Intl.Segmenter with URLs, email addresses, and acronyms #656

sffc · 2022-03-01T01:01:36Z

Consider the following string of text:

Please P.T.O 123 times. 123.3242432 at 12:43 PM on 21/03/2013. or example@gmail.com. www.google.com and she's there and well-played.

What segments should we produce?

ICU currently produces

Please
P.T.O
123
times
123.3242432
at
12
43
PM
on
21
03
2013
or
example
gmail.com
www.google.com
and
she's
there
and
well
played

But V8 splits the acronym, URL, and email address into separate tokens.

Questions:

Should this be implementation-dependent behavior, or should it go into the spec?
Which behavior should be the default?
Should this be an API option?

See https://bugs.chromium.org/p/chromium/issues/detail?id=1301830

The text was updated successfully, but these errors were encountered:

zbraniecki · 2022-03-01T02:51:40Z

FYI @makotokato @aethanyc @jfkthame

srl295 · 2022-03-02T18:33:34Z

I think this should go upstream into CLDR, perhaps as API switchable behavior.
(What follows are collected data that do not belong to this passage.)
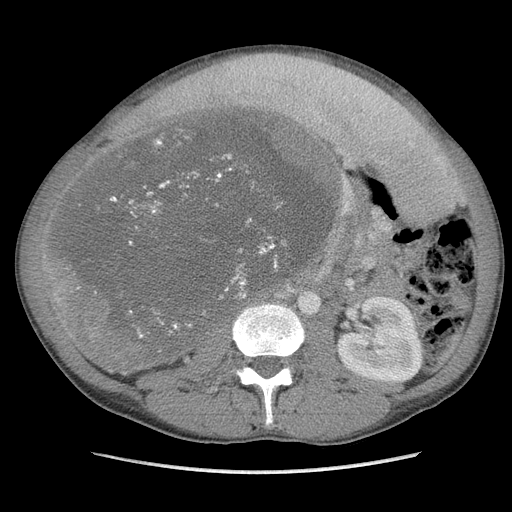
Contrast-enhanced abdominal CT, one axial slice; position 55 of 115 along the scan axis; soft-tissue window (W 400 / L 40 HU); 5 mm slice thickness; 512 × 512 image matrix, field of view 360 × 360 mm. Male patient. From the clinical record (not read from this slice): diagnosis: adrenocortical carcinoma; tumour side: right adrenal; Ki-67 index: 13 %; stage (as recorded): 3.
Annotated regions visible in this slice (semi-automatically segmented with operator editing):
- mass: bounding box (x1, y1, x2, y2) in pixels: (54, 113, 337, 365)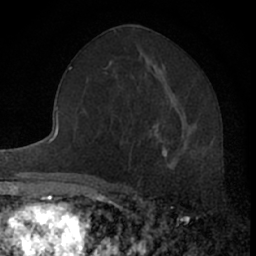
Breast MRI (dynamic contrast-enhanced), one axial slice. Position 34 of 66 along the scan axis. Cropped to one breast. Dynamic contrast-enhanced series, time point 2 of 7 at this slice position (early post-contrast). 1.5 T. TE 3.1 ms, TR 6.3 ms. 2.4 mm slice thickness. 256 × 256 image matrix, field of view 140 × 140 mm. Female patient.
Structures marked on this image (semi-automatic segmentation, software-assisted and operator-edited):
- enhancing-tissue mask used for the functional tumour volume (all voxels passing the contrast-enhancement thresholds inside the analysis volume; usually the tumour): box from (x=161, y=147) to (x=175, y=169) px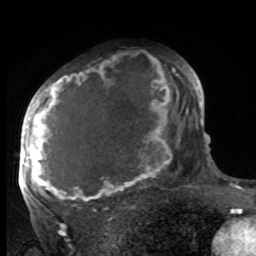
Breast MRI, one axial slice; position 59 of 100 along the scan axis; cropped to one breast; dynamic contrast-enhanced series, time point 2 of 8 at this slice position (early post-contrast); 1.5 T; TE 4.2 ms, TR 7 ms; 2 mm slice thickness; 256 × 256 image matrix, field of view 175 × 175 mm. Female patient.
Outlined on this slice (semi-automatic segmentation, software-assisted and operator-edited):
- enhancing-tissue mask used for the functional tumour volume (all voxels passing the contrast-enhancement thresholds inside the analysis volume; usually the tumour): bounding box <27,64,188,204> (left, top, right, bottom; pixels)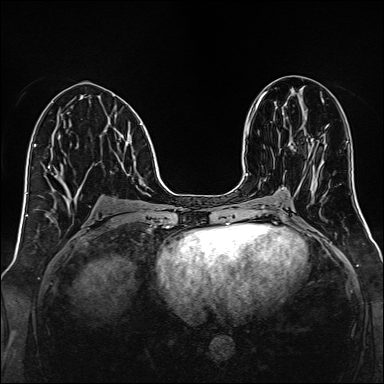
Breast MRI, one axial slice; slice 65 of 160 in the series (ordered by position); dynamic contrast-enhanced series, time point 2 of 7 at this slice position (early post-contrast); 1.5 T; TE 2.3 ms, TR 5.2 ms; 1 mm slice thickness; 384 × 384 image matrix, field of view 320 × 320 mm. Female patient.
Annotated regions visible in this slice (semi-automatically segmented with operator editing):
- enhancing-tissue mask used for the functional tumour volume (all voxels passing the contrast-enhancement thresholds inside the analysis volume; usually the tumour): box from (x=288, y=144) to (x=296, y=151) px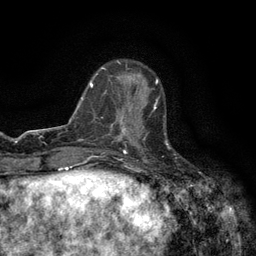
Breast MRI (dynamic contrast-enhanced), one axial slice. Position 43 of 134 along the scan axis. Cropped to one breast. Dynamic contrast-enhanced series, time point 2 of 6 at this slice position (early post-contrast). 3 T. TE 2.7 ms, TR 5.5 ms. 1.2 mm slice thickness. 256 × 256 image matrix, field of view 160 × 160 mm. Female patient.
Structures marked on this image (semi-automatically segmented with operator editing):
- enhancing-tissue mask used for the functional tumour volume (all voxels passing the contrast-enhancement thresholds inside the analysis volume; usually the tumour): bounding box <120,99,158,147> (left, top, right, bottom; pixels)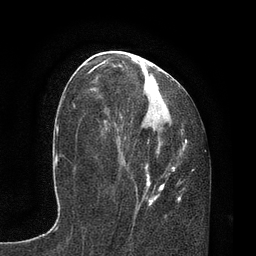
Breast MRI, one axial slice; position 37 of 80 along the scan axis; cropped to one breast; dynamic contrast-enhanced series, time point 2 of 7 at this slice position (early post-contrast); 3 T; TE 2.1 ms, TR 4.7 ms; 2 mm slice thickness; 256 × 256 image matrix, field of view 170 × 170 mm. Female patient.
Structures marked on this image (semi-automatically segmented with operator editing):
- enhancing-tissue mask used for the functional tumour volume (all voxels passing the contrast-enhancement thresholds inside the analysis volume; usually the tumour): bounding box [x1, y1, x2, y2] px = [87, 59, 194, 212]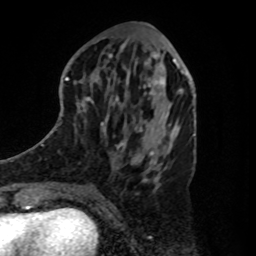
Breast MRI, one axial slice; position 39 of 80 along the scan axis; cropped to one breast; dynamic contrast-enhanced series, time point 2 of 8 at this slice position (early post-contrast); 1.5 T; TE 4.2 ms, TR 7 ms; 256 × 256 image matrix, field of view 175 × 175 mm. Female patient.
Outlined on this slice (semi-automatically segmented with operator editing):
- enhancing-tissue mask used for the functional tumour volume (all voxels passing the contrast-enhancement thresholds inside the analysis volume; usually the tumour): bounding box [x1, y1, x2, y2] px = [125, 61, 180, 101]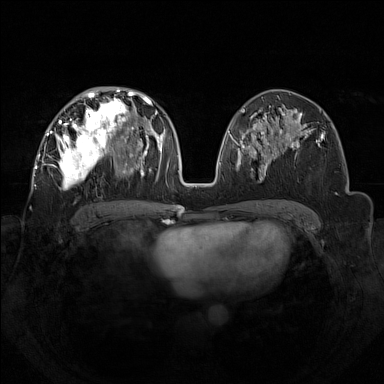
Breast MRI (dynamic contrast-enhanced), one axial slice; position 73 of 160 along the scan axis; dynamic contrast-enhanced series, time point 2 of 7 at this slice position (early post-contrast); 1.5 T; TE 1.8 ms, TR 5 ms; 1 mm slice thickness; 384 × 384 image matrix, field of view 350 × 350 mm. Female patient.
Structures marked on this image (semi-automatic segmentation, software-assisted and operator-edited):
- enhancing-tissue mask used for the functional tumour volume (all voxels passing the contrast-enhancement thresholds inside the analysis volume; usually the tumour): bounding box [x1, y1, x2, y2] px = [44, 92, 133, 189]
gibson042 · 2022-03-02T19:01:13Z

ECMA-402 text segmentation boundary determination is intentionally implementation-dependent, as documented at https://tc39.es/ecma402/#annex-implementation-dependent-behaviour and https://tc39.es/ecma402/#sec-findboundary .

Boundary determination is implementation-dependent, but general default algorithms are specified in Unicode Standard Annex 29 (available at https://www.unicode.org/reports/tr29/). It is recommended that implementations use locale-sensitive tailorings such as those provided by the Common Locale Data Repository (available at http://cldr.unicode.org/).

It may also be worth noting that the default word boundary rules of UAX 29 don't allow breaking apart "P.T.O" or "gmail.com" or "www.google.com", per WB6 and WB7—V8's behavior is precisely the sort of behavior intended to be protected by that clause (although I personally would recommend against this particular deviation).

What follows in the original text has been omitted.